Newmark releases first quarter office market analysis.
The decline in Midtown's available supply of space was spurred by super-hot Grand Central and Sixth Avenue/Rockefeller Center segments - the only two Midtown districts to report declining availabilities - which experienced 1.3 million square feet and 648,105 square feet of positive net absorption, respectively. The amount of space absorbed in these two segments more than offset the slight increases in availabilities posted by the other Midtown segments.
Midtown's Sixth Avenue/Rockefeller Center segment remained among the tightest submarkets, with an availability rate of just 4.2 percent, followed closely by Park Avenue, which boasted an availability rate of a mere 4.4 percent as of the end of the quarter. At 8.3 percent, East Side's availability rate - the highest of all Midtown submarkets - was still well below demand/supply equilibrium.
The title for highest asking rents in Midtown went to Upper Fifth Avenue/Plaza, which averaged a strong $58.57 per square-foot, an increase of $3.17 per square-foot from the previous quarter.

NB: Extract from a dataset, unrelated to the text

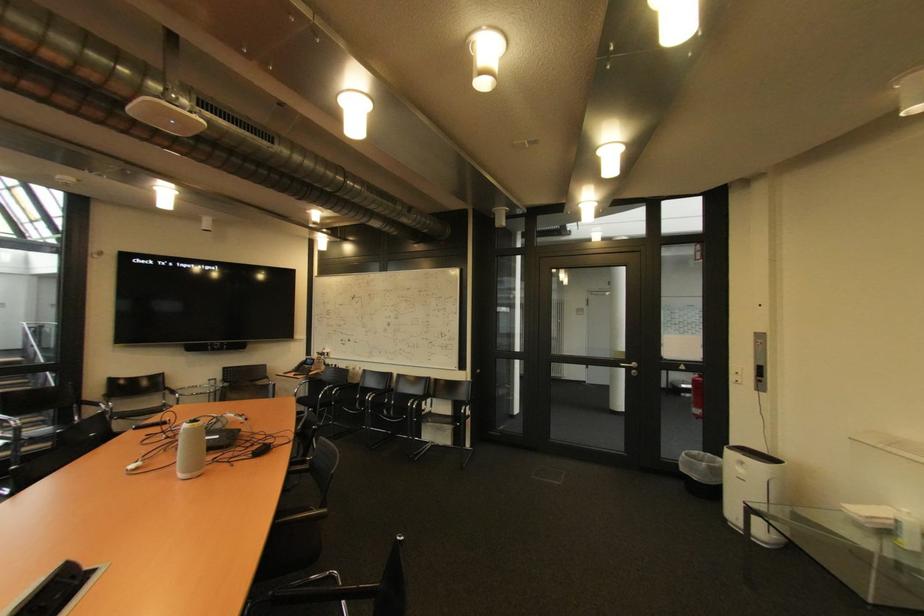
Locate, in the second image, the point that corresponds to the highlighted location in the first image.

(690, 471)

At $57.72 per square-foot, Midtown's Sixth Avenue/Rock Center district was a close second, while the Grand Central segment posted the lowest average asking rent in Midtown at $46.81 per square-foot - a veritable bargain in the high-price Midtown area.
Availability Tightens Further in Midtown South
Midtown South remained the tightest market in Manhattan, as its overall availability rate dropped to a mere 4.8 percent in the first quarter of 2000. Moreover, sublet opportunities were virtually non-existent, with Lower Sixth Avenue, Chelsea, Hudson Square and the Village reporting 0 percent availabilities. As the available supply of space continued to dwindle, average asking rents rose to new highs, ending the quarter at $35.71 per square-foot.
Out of the nine Midtown South submarkets, only the Park Avenue South segment recorded negative net absorption during the first quarter of the year. With an availability rate of just 0.6 percent and 102,388 square feet of positive absorption, Midtown South's NoHo/SoHo segment was the tightest submarket in Manhattan. A close second, the Village boasted an availability rate of only 0.9 percent.
The Hudson Square segment remained the hottest submarket in Midtown South, as Trinity Real Estate continued to meet demand by repositioning its office buildings.
According to Newmark's Office Report, Midtown South's Hudson Square segment posted the highest average asking rent at $42.82 per square-foot, a 36.7 percent increase over the previous quarter, while the Village recorded the lowest asking rent at $18.13 per square-foot.
Downtown availability drop of 40 percent in first quarter
Downtown's availability rate dropped to 6.2 percent in the first quarter of 2000 - a whopping 40.1 percent decrease over the last quarter - as high-tech companies and Internet ventures continued to lease up space. Downtown's overall absorption was positive at 2,156,856 square feet, more than double last quarter's total of 984,401 square feet. The increase in activity is largely due to the heightened demand from Internet companies that are increasingly looking Downtown when confronted with the space crunch in Midtown South. The scarcity of quality product coupled with sustained demand for space pushed the overall weighted average asking rent to $36.12 per square-foot, up from $33.12 at the end of 1999.
The World Trade Center/World Financial Center was the tightest district as the vacancy rate dropped to 3.1 percent and rents were pushed up to $42.54 per square-foot - a $2.29 increase since year-end. The financial district continues to post positive results, with availability in the single-digits at 6.2 percent and average rents at $34.95 per square-foot - the lowest rent of any Downtown segment.